- Extreme Networks is eating away at the market share of big competitors like Cisco.
- The company did this by going all out on cloud-managed networks, CEO Ed Meyercord told Insider.
- Meyercord broke Extreme’s growth strategy, including poaching top talent from competitors.
Extreme Networks may be small compared to towering competitors like Cisco at $233.4 billion and Arista at $37.7 billion, but the company has a plan to eat away at its market share.
The networking company is locked in what analysts call an “arms race” against these big companies to win customers. They all sell cloud-based networking solutions, including software-defined wide area networking products, which allow enterprises to control how devices and data centers are connected over large distances. The technology has grown in popularity as distributed work has become the norm in many offices during the coronavirus pandemic.

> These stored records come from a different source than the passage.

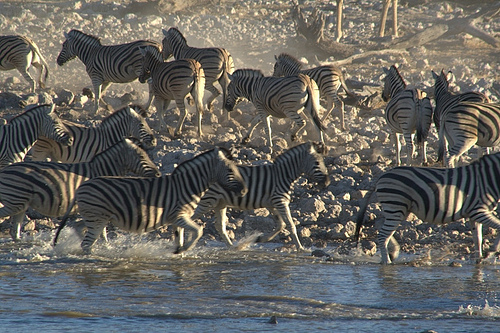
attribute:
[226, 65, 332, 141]
zebra — black, white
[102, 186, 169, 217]
strips — black and white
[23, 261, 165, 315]
water — calm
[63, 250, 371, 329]
water — small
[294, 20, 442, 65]
log — large, brown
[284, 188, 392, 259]
shore — rocky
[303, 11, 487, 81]
drift wood — giant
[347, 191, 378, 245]
tail — wet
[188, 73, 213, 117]
tail — white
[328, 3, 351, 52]
tree trunk — small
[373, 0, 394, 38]
tree trunk — small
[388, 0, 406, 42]
tree trunk — small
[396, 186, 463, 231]
zebra's belly — fat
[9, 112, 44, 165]
zebra's neck — thick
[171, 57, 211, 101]
rear end — large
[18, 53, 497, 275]
zebras — running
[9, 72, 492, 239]
zebras — walking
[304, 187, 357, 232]
rocks — facing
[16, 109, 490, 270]
zebras — standing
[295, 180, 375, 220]
rocks — grey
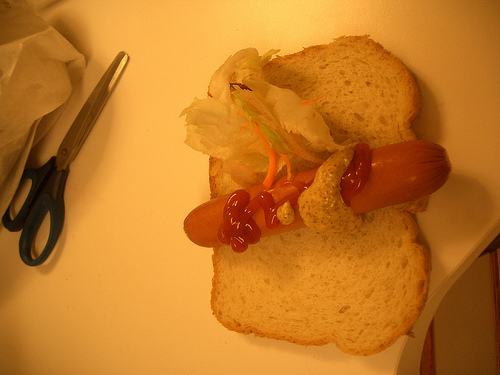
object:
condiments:
[217, 142, 383, 254]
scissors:
[0, 50, 130, 269]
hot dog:
[183, 136, 450, 253]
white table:
[2, 1, 498, 373]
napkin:
[0, 27, 87, 218]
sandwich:
[181, 34, 453, 353]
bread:
[207, 35, 432, 359]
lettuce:
[178, 45, 359, 177]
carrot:
[249, 121, 292, 189]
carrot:
[299, 96, 322, 106]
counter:
[0, 2, 493, 370]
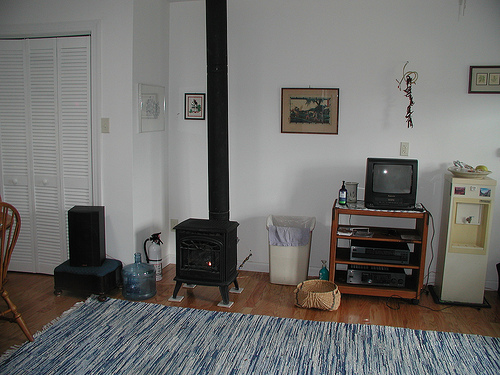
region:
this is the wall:
[266, 9, 318, 44]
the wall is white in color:
[306, 24, 358, 61]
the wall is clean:
[295, 13, 339, 51]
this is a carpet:
[71, 308, 138, 374]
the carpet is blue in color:
[84, 316, 119, 351]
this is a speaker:
[64, 202, 109, 265]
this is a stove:
[175, 227, 220, 279]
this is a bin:
[268, 221, 317, 287]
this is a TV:
[366, 153, 414, 203]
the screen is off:
[379, 166, 412, 197]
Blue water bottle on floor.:
[115, 251, 160, 301]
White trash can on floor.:
[263, 212, 312, 286]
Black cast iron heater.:
[168, 213, 243, 308]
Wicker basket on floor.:
[287, 275, 342, 312]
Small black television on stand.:
[364, 155, 424, 207]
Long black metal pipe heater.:
[206, 1, 231, 221]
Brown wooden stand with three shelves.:
[330, 196, 428, 306]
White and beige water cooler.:
[432, 174, 497, 311]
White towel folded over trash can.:
[267, 220, 310, 248]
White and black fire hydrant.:
[139, 232, 167, 282]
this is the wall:
[261, 4, 342, 54]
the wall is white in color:
[233, 188, 252, 209]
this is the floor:
[26, 295, 46, 315]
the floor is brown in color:
[18, 293, 41, 311]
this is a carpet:
[111, 312, 186, 373]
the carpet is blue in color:
[163, 312, 237, 355]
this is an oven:
[166, 218, 242, 306]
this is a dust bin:
[268, 221, 315, 283]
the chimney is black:
[198, 83, 234, 225]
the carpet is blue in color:
[103, 305, 252, 373]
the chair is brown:
[1, 199, 38, 329]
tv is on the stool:
[365, 155, 425, 210]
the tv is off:
[365, 157, 419, 207]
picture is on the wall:
[277, 85, 344, 143]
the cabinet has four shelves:
[333, 211, 433, 306]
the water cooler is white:
[443, 168, 483, 313]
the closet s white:
[6, 73, 83, 265]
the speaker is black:
[67, 203, 109, 265]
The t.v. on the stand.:
[365, 153, 417, 207]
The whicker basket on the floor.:
[293, 275, 343, 312]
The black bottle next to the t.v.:
[340, 180, 348, 206]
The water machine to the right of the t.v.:
[442, 163, 489, 305]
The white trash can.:
[262, 211, 312, 286]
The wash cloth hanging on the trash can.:
[267, 226, 307, 246]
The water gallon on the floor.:
[127, 253, 154, 302]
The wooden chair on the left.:
[2, 202, 32, 338]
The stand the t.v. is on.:
[328, 193, 425, 306]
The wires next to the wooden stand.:
[416, 205, 444, 310]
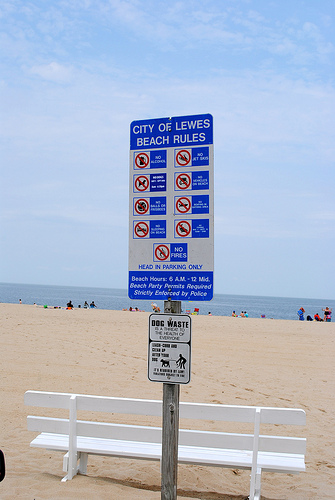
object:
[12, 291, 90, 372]
train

But Extreme, despite its small size, plans to become a dominant player in the space by poaching top talent from the competition and doubling down on cloud-delivered data analytics tools on top of its core products, said CEO Ed Meyercord to Insider.
“We are growing rapidly and taking shares,” Meyercord said. “We invest in talent and our cloud services – it’s a competitive market there.”
Extreme has only recently entered the SD-WAN market, but it is gaining momentum. Last year, Extreme made a major bet on SD-WAN when it acquired Ipanema, formerly Infovista’s SD-WAN division, for $68.5 million. Its market share has grown steadily ever since – Extreme accounted for 11% of the cloud-based networking market in August, a share that has since risen to 13%, according to Meyercord.
This makes Extreme the second largest SD-WAN vendor after Cisco Meraki, although Extreme’s $1.6 billion
is less than one hundredth the size of Cisco. But while Cisco offers a massive portfolio spanning network, security, collaboration, cloud and other markets, Meyercord says Extreme’s narrower reach may give it an edge.
“We’re just focused on networking,” Meyercord said, adding that the company was investing in a “very targeted” game to win networking deals with service providers building 5G.
Along the way, Extreme has won a host of high profile contracts with sports entities such as MLB, NHL and Manchester United Football Club to deploy WiFi in stadiums. Extreme is also set to handle WiFi analytics next week at the Super Bowl, typically one of the most-watched TV events of the year, giving operators insight into how fans are using WiFi during the game.
The Super Bowl deal is part of Extreme’s larger analytic strategy. It’s about building data analytics tools to enable customers to track the devices and applications running on their networks. The company says the tools could be used to make customers’ businesses more efficient, glean insights from their users or employees, or achieve other goals such as reducing their carbon footprint.
But Extreme’s strategy to continue growing its market share relies on recruiting top talent from other tech companies, including rivals like Cisco and Arista, Meyercord told Insider. It is looking to hire engineers with a background in security and data analytics to create tools that give customers insight into their networks. Talent poaching is a top priority for tech companies as a whole amid a shortage of engineers with the desired skills.
“It’s fair to say we took talent from big companies,” Meyercord said. “It’s a competitive industry, and that’s exactly the market we’re in.”